• **Page extract**
-- start --

What's the difference between the two schools? Is it the money we spend? No. Texas public schools on average spend less than $8,000 per student a year, and Flower Mound High School sends close to 90 percent of its graduates to college.

Washington, D.C., schools spend over $15,000 per student and graduate less than 60 percent of their students.

In every ranking of school districts, the D.C. public schools rank near the bottom in the nation, so one has to ask where the money is being spent. It's not classroom teachers' salaries, since beginning salaries in D.C. are lower than those in Dallas, nor is it school supplies, textbooks or technology.

But there is a commonality of the troubled areas: cities. What is it about cities? What is happening there that puts their rising generation at such risk? As everywhere, it must start with the parents.

During a conference Shelby had with one of her students' parents, the mother responded that she wasn't responsible for her son. "Oh, I'm sorry," my daughter responded, assuming that her student was living with another relative. "Then who is?"

"Well, I feed him, but he's responsible for his own life, not me." Shelby was dumbfounded. This is not an isolated case – my daughter phones the homes of 10 or more students every night, usually between 6:30 and 8:30 p.m., and rarely finds a parent who thinks he or she can effect change with a teenage child.

-- end --

• **Data supplied**
-- start --

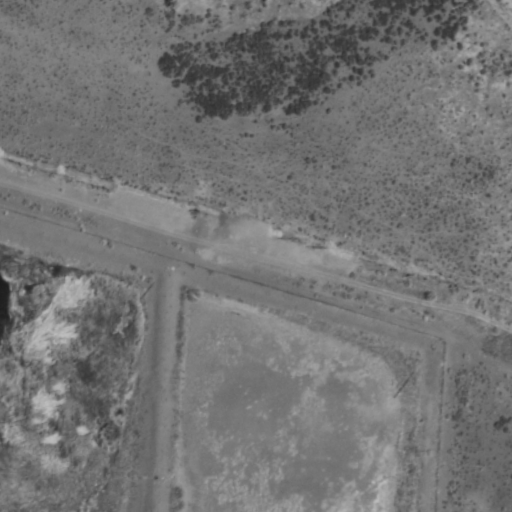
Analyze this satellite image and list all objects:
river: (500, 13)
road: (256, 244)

-- end --
-- start --

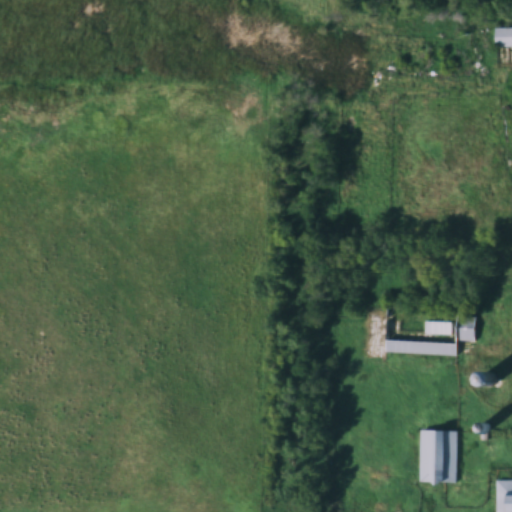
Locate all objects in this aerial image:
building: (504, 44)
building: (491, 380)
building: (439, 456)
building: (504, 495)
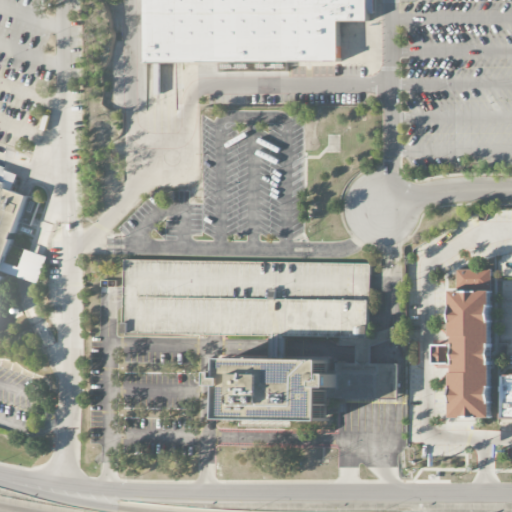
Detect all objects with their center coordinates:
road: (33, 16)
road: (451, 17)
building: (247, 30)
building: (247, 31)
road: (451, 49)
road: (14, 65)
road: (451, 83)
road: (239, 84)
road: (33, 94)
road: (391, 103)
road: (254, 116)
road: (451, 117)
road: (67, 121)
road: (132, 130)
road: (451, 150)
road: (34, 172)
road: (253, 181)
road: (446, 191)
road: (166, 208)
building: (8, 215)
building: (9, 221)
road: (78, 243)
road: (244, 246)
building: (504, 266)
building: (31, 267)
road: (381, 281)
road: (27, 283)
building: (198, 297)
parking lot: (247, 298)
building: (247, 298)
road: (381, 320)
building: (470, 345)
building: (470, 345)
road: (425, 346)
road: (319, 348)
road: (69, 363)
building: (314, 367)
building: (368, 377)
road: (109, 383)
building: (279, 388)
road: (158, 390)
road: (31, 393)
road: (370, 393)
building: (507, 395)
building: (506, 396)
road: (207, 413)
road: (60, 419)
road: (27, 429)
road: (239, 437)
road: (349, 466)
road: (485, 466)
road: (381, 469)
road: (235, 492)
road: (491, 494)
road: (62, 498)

-- end --
-- start --

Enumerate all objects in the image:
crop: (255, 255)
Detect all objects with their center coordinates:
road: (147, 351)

-- end --

• **Task set**
1. In the entries, change "list" to "name" from the line with "Analyze this satellite" up to and including the line with "road: (256, 244)", and give only those lines with nothing else altered.
2. Continue the passage about school spending and parents from the point where it stops.

• **Task-by-task answers**
1.
Analyze this satellite image and name all objects:
river: (500, 13)
road: (256, 244)

2.
What has happened to the American idea of self-reliance? Clearly, it is rooted in rural areas of the U.S., where farmers have always known that only through daily hard work can they yield their crops. We also see self-reliance in suburbs like Flower Mound, a middle-class community of people who have decided to be successful and have raised their children to be contributors, not dependents. But it is largely absent in the cities, where, since the 1960s, we have bred multiple generations to believe that the responsibility for their personal happiness, or at least their survival, belongs to some form of government agency.

The social programs that were created out of conscience have actually curtailed personal motivation; we have amputated our city youths' concept of free will, leaving a residue of entitlement without accountability.

Their home lives are insecure and inconsistent, and they all know kids who have died violent deaths. With students roaming the halls all day and teachers not allowed to fail students who don't try, schools become an extension of the battlefield and hypocrisy of the streets.

The seeds of independence still exist, however dormant, and become the reasons urban teachers go to work every day. Shelby has her Brandon, who reads at a third- or fourth-grade level, but who comes to see her every day after school so that he can compensate for his inadequate educational background.

We need to celebrate the ambition of these self-motivated, albeit rare students; it is their inner drive that we need to parade as an example for the underachievers. They'll succeed despite the excuses to fail that are being offered to them.

It's time to get serious about our urban crisis so the millions of city youths don't become part of a self-perpetuating welfare generation who stays uneducated and without dreams.